My point is that you fall into the same trap Nietzsche fell into defining morality ...if you wish to scrub existing morality and build from a blank sheet. It simply doesn't work, as I think you are well aware of, smart_ox.
Some really quick clarifications: Logic is divided into three types, inductive, deductive, reductive, none of which are quite what I mean here. I prefer the term "rational." To clarify my definition of rational: man's faculty to know. Part of this rational capacity includes understanding, that faculty which grasps first principles. I hold that some ethical laws are knowable, hence rationally reachable; there are some things the evil of which we can't "not know," as even murderers hate being murdered, and rapists hate being raped.

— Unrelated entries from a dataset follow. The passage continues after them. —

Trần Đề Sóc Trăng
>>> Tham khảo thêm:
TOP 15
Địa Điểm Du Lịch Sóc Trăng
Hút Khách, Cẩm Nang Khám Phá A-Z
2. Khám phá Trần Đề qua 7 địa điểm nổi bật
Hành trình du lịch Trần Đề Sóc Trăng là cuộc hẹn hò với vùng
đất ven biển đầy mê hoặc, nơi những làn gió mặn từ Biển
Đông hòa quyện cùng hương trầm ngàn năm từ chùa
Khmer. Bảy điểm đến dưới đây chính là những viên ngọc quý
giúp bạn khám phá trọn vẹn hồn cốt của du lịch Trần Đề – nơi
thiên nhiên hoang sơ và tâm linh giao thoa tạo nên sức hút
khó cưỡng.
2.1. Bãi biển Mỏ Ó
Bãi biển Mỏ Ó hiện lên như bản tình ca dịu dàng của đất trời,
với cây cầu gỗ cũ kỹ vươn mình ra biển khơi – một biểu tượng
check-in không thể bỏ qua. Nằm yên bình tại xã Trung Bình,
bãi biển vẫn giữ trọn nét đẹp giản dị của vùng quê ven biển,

To expand on my above-allusion to incommensurable first-principles, Alasdair MacIntyre has written some great stuff on resolving disputes between apparently incompatible rational and ethical systems.
Sorry for the jumbled nature of this particular reply, but I hope this information is useful. May I ask how advocating that a 15-year-old have his way with a prostitute is compatible with traditional American conservatism?
I had a long conversation with a cockroach once,patriotic Bastard he was,real flag waver!